В придачу к подобным группам, или командам, каждый уголок мира может быть вместилищем особых сверхъестественных существ. Их задачи очень специфичны, ограниченность их владений ставит их по статусу ниже богов. Известно, что некоторые из них могли быть созданы богами по чьей-то просьбе, в любой нужный момент. Те из них, которые именуются урит и обитают чаще всего в водной или сырой среде, были сотворены для какой-то определенной цели. Поэтому они занимают столь скромное положение в иерархии, что люди могут распоряжаться ими по своему усмотрению.{216}

Перебежчики и чужеземные боги

Несмотря на всю свою замкнутость и изолированность, сообщество богов и его структура представляются тем не менее не полностью закрытыми от проникновения извне. Несмотря на принадлежность к территориям, лежащим за пределами Египта, которые, как мы узнаем, могут вызывать предубеждение, чужеземные боги в конце концов акклиматизируются в стране фараонов без особых трудностей. Со времен Древнего царства бог Хаи-Тау, видимо, происходящий из Библа, появляется в Текстах пирамид как страж небесных врат. Позднее он сменяется своим «коллегой» Решефом.{217} Похоже, в некоторых местах Текстов саркофагов упоминается семитская богиня Баалат, играющая роль враждебного умершим демона.{218} Такие заимствования достигнут расцвета в период Нового царства, когда фараоны создадут империю на Ближнем Востоке;{219} однако они затронут лишь небольшое число иноземных богов. Один из самых интересных фактов, связанных с этими новыми пришельцами, — это то, что они попадают в Египет вместе со своими функциями и своим мифологическим окружением.{220}

Одно повествование, к сожалению, фрагментарное, посвящено богине Астарте[7]: оно открывает нам, как она попала в египетский пантеон.{221} По непонятным причинам египетские боги стали подвергаться нападкам бога моря Йамму[8]. Обладая раздражительным характером, он стремился к власти и хотел обложить богов весьма обременительной данью. В случае неповиновения Йамму угрожал взять всех богов в плен. Видимо, у него были средства привести эту угрозу в исполнение, и боги, не стремясь помериться силами с этим могущественным чужаком, которому они не могли противиться, решают выждать и временно уступить его требованиям. Рененутет, богине жатвы, поручают доставить ему все, что требуется, но этих подношений оказалось недостаточно.
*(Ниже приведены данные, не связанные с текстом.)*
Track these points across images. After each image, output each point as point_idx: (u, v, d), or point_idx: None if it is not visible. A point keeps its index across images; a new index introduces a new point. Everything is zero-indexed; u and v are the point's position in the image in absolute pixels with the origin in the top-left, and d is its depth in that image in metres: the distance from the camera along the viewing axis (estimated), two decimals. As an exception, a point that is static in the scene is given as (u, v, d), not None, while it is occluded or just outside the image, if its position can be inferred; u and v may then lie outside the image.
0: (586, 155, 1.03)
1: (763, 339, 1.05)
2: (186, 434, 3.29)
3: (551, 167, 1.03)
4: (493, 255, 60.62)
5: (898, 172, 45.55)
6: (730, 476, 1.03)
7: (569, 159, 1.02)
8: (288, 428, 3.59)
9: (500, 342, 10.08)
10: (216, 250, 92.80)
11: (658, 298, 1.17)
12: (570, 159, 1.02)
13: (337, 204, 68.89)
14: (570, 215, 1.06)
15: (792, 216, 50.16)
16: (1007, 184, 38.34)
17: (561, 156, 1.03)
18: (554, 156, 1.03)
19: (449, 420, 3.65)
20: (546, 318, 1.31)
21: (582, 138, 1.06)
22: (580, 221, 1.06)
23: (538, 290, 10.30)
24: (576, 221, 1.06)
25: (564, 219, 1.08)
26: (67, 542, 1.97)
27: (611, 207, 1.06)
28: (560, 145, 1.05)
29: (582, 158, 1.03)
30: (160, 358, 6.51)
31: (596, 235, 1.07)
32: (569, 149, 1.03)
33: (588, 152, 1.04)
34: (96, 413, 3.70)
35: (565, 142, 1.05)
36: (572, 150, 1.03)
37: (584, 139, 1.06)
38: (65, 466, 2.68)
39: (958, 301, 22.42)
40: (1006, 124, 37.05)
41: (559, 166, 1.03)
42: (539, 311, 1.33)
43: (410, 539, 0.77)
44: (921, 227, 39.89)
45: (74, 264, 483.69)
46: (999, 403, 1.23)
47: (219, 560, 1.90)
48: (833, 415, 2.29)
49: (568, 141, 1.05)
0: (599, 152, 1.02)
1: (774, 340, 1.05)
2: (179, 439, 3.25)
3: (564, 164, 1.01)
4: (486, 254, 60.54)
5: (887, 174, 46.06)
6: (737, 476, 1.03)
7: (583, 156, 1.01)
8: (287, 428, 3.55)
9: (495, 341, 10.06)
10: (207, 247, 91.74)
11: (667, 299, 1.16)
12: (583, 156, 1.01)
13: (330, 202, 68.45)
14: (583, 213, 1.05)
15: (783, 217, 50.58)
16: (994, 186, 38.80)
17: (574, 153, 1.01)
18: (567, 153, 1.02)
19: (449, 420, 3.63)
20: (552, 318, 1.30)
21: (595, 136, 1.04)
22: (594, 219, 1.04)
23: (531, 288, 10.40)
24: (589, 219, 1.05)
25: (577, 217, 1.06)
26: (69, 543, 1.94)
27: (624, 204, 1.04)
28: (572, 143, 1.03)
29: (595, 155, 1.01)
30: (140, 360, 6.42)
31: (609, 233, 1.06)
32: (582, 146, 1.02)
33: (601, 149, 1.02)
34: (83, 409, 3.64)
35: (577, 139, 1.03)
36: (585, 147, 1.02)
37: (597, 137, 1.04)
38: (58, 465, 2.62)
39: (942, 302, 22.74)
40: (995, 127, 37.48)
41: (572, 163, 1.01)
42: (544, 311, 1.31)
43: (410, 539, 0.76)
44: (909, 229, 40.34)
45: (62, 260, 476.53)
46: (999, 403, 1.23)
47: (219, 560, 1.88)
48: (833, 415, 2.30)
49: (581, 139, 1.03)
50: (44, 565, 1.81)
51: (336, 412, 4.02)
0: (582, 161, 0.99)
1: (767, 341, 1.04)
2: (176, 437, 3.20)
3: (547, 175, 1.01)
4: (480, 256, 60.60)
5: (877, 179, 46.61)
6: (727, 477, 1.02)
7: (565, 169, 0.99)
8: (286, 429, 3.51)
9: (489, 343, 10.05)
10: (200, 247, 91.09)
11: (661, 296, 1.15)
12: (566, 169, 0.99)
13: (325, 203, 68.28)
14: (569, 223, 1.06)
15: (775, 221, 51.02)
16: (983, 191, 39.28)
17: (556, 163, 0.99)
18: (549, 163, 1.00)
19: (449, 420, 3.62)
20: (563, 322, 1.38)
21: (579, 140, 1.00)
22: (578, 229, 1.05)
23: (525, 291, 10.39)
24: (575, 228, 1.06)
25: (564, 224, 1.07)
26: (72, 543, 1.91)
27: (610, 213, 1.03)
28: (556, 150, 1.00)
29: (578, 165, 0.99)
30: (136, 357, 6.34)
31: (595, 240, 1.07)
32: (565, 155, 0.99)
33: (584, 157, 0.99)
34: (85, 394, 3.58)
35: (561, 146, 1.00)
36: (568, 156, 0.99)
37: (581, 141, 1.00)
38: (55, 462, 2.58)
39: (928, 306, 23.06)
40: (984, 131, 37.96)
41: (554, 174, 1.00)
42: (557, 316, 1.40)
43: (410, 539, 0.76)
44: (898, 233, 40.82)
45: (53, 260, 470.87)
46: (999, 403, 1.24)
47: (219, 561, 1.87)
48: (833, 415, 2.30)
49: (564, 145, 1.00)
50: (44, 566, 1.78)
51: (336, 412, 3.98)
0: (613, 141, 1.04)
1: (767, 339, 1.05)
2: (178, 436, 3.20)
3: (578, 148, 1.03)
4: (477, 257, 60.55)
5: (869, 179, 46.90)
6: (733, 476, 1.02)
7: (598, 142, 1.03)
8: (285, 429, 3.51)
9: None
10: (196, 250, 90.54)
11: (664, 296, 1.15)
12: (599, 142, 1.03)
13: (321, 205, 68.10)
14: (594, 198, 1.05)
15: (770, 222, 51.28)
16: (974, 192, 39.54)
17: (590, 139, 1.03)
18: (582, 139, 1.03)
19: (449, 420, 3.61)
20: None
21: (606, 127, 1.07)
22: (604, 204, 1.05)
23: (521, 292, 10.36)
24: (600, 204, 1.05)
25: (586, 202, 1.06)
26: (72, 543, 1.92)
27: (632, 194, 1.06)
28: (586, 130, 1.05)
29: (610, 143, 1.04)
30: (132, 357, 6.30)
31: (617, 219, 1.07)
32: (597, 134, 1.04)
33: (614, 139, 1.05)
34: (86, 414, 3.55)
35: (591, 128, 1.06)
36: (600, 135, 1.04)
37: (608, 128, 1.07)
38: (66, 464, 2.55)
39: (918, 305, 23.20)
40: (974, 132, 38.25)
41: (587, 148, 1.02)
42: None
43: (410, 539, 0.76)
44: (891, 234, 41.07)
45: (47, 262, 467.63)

Не зная, что делать, боги отправляют посланника к Астарте. Он отправляется, насколько можно понять, «к азиатам». Прибыв к жилищу богини, он обращается к ней через окно комнаты, в которой она, очевидно, спит. С этого момента текст обозначает ее как «дочь Птаха», который играет в его логике роль демиурга. Астарта соглашается помочь богам, и далее, без какого-либо перехода, мы видим, как она гуляет по морскому берегу, смеется и поет. Между тем путь сюда должен был быть долгим и трудным, поскольку говорится, что сандалии ее истерлись, а одеяние порвалось. Несмотря на это зрелище, вызвавшее у Йамму жалость, он поддался ее очарованию и немедленно влюбился в нее. Он обещал отказаться от своих требований, если эту богиню отдадут ему в жены. Тем временем Эннеада принимает Астарту с пышностью, достойной самых великих богов пантеона. Но вот стало нужно собрать ей приданое, и это дает Йамму, не придающему своему слову большой ценности, вновь продемонстрировать непомерную любовь к подаркам. Нут, богиня неба, должна пожертвовать своим жемчужным ожерельем; бог земли Геб — своим кольцом, и все эти вещи тщательно взвешиваются на весах. Окончание рассказа сильно повреждено, но из него можно узнать две вещи: Йамму продолжает требовать все больше и больше и угрожает теперь затопить горы и равнины. Не хочет ли он стать владыкой всех богов? Наконец, чтобы сразиться с ним, появляется Сет. Сет уже хорошо известен как укротитель разбушевавшейся водной стихии, и можно думать, что он победит наглеца и вернет мир богам.